> _Dataset content_

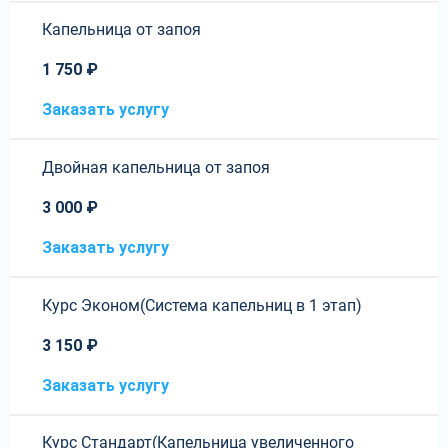
Капельница от запоя
1 750 ₽
Заказать услугу
Двойная капельница от запоя
3 000 ₽
Заказать услугу
Курс Эконом(Система капельниц в 1 этап)
3 150 ₽
Заказать услугу
Курс Стандарт(Капельница увеличенного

> _What to produce_
Leave the images out as you retype each line of the material exactly.

> _Written response_
Капельница от запоя
1 750 ₽
Заказать услугу
Двойная капельница от запоя
3 000 ₽
Заказать услугу
Курс Эконом(Система капельниц в 1 этап)
3 150 ₽
Заказать услугу
Курс Стандарт(Капельница увеличенного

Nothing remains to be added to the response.